Na prática, isso gera builds mais previsíveis.
E previsibilidade em produção é ouro. Ninguém quer descobrir que uma dependência mudou sozinha durante o deploy. Surpresa boa é pizza chegando, não pacote quebrando em produção.
Cache de camadas: build mais rápido sem mágica
O Docker trabalha com camadas. Cada instrução do Dockerfile gera uma camada que pode ser reaproveitada em builds futuros.
Por isso, uma boa prática é copiar primeiro os arquivos de dependência:
COPY package.json package-lock.json ./
RUN npm ci
Só depois disso o restante do código entra:
COPY . .
Assim, se você alterar apenas o código da aplicação, o Docker não precisa reinstalar todas as dependências de novo.
Esse pequeno ajuste pode reduzir bastante o tempo de build em pipelines de CI/CD.
Imagem final não precisa carregar dependência de desenvolvimento
Dependências de desenvolvimento são úteis para testar, compilar, formatar código e rodar ferramentas locais.

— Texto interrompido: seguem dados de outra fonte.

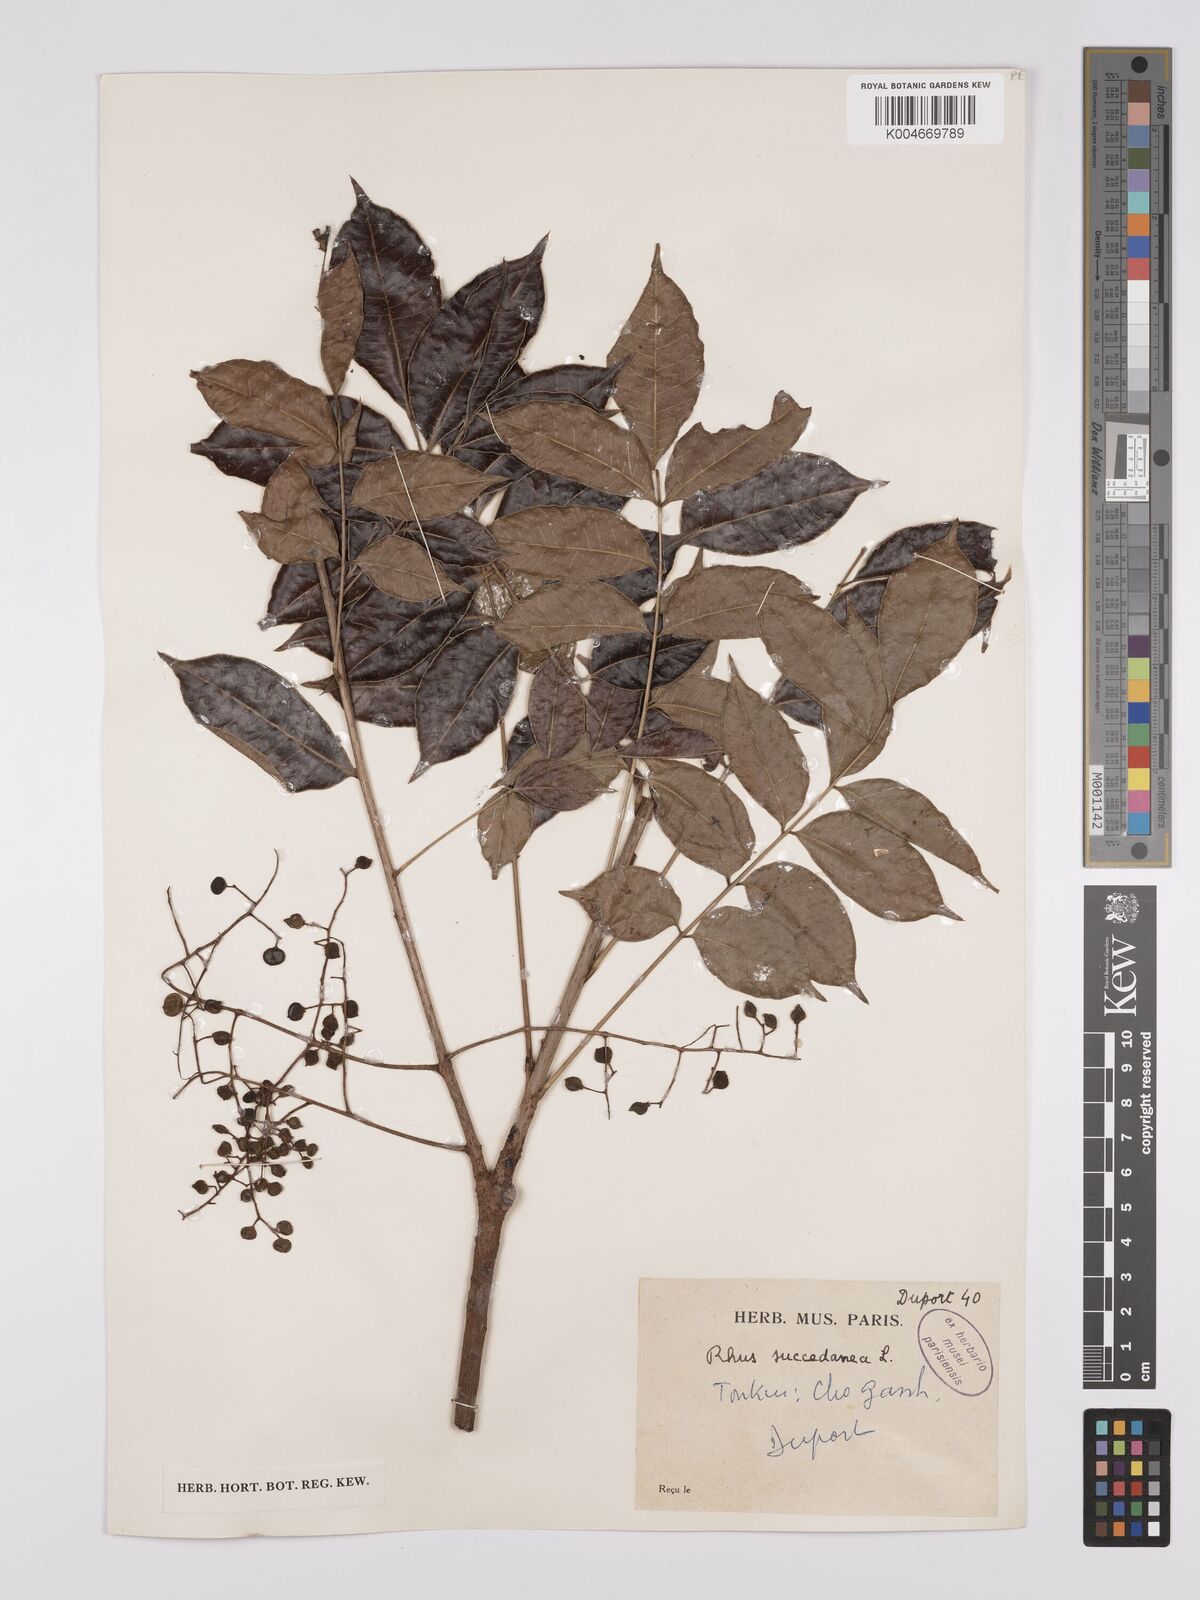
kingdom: Plantae
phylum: Tracheophyta
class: Magnoliopsida
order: Sapindales
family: Anacardiaceae
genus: Toxicodendron
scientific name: Toxicodendron succedaneum
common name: Wax tree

Mas em produção, elas geralmente não deveriam estar dentro da imagem final.
Por isso, comandos como este fazem diferença:
RUN npm ci --omit=dev
Isso mantém apenas as dependências necessárias para rodar a aplicação.
Menos dependências significa:
- imagem menor;
- menos pacotes vulneráveis;
- menor tempo de instalação;
- ambiente mais limpo;
- manutenção mais simples.
É o famoso “menos é mais”, só que sem virar frase de caneca corporativa.
NODE_ENV=production não é detalhe
Definir a variável:
ENV NODE_ENV=production
também é importante.
Muitas bibliotecas mudam comportamento com base nessa variável. Em modo produção, elas podem reduzir logs desnecessários, otimizar execução e evitar comportamentos voltados para desenvolvimento.
Parece um detalhe pequeno, mas é um daqueles detalhes que separam uma imagem improvisada de uma imagem bem preparada.
HEALTHCHECK: o container está vivo ou só fingindo?
Um container pode estar “rodando” e, mesmo assim, a aplicação dentro dele estar travada.
É por isso que o HEALTHCHECK é tão útil.
Exemplo:
HEALTHCHECK --interval=30s --timeout=5s \
CMD curl -f http://localhost:8080/health || exit 1
Com isso, o Docker consegue verificar se a aplicação realmente está respondendo.
Esse tipo de verificação ajuda em ambientes com orquestração, monitoramento e automação de deploy. Afinal, não basta o processo existir. Ele precisa estar saudável.
Benefícios práticos de uma imagem Docker bem feita
Uma imagem Docker bem construída melhora diretamente a operação da aplicação.
Os ganhos mais comuns são:
- deploys mais rápidos;
- menor consumo de banda e armazenamento;
- menos vulnerabilidades;
- builds mais previsíveis;
- melhor aproveitamento de cache;
- facilidade para escalar containers;
- ambiente de produção mais limpo.
No dia a dia, isso significa menos tempo esperando pipeline, menos alerta desnecessário e menos susto em produção.

Dockerfile bom é parte da estratégia de produção
É comum tratar o Dockerfile como um arquivo secundário. Algo que “só serve para subir a aplicação”.
Mas, na prática, ele faz parte da estratégia de entrega.
Um Dockerfile mal feito pode afetar segurança, custo, tempo de deploy e estabilidade. Já um Dockerfile bem escrito ajuda o time a entregar mais rápido e com menos risco.
Isso vale para projetos pequenos, startups, sistemas internos e aplicações grandes. Container ruim em escala pequena incomoda. Container ruim em escala grande vira boleto.
Conclusão
Uma imagem Docker boa não é aquela que apenas funciona. É aquela que funciona bem, de forma leve, segura, previsível e preparada para produção.
Usar multi-stage build, aproveitar o cache de camadas, instalar apenas dependências necessárias, definir NODE_ENV=production e incluir um HEALTHCHECK são práticas simples que fazem uma grande diferença.
No fim, Docker não deve ser tratado como um empacotador qualquer. Ele é parte da infraestrutura da aplicação.
E quando a infraestrutura é bem cuidada, o deploy fica mais rápido, a operação fica mais tranquila e o time dorme melhor.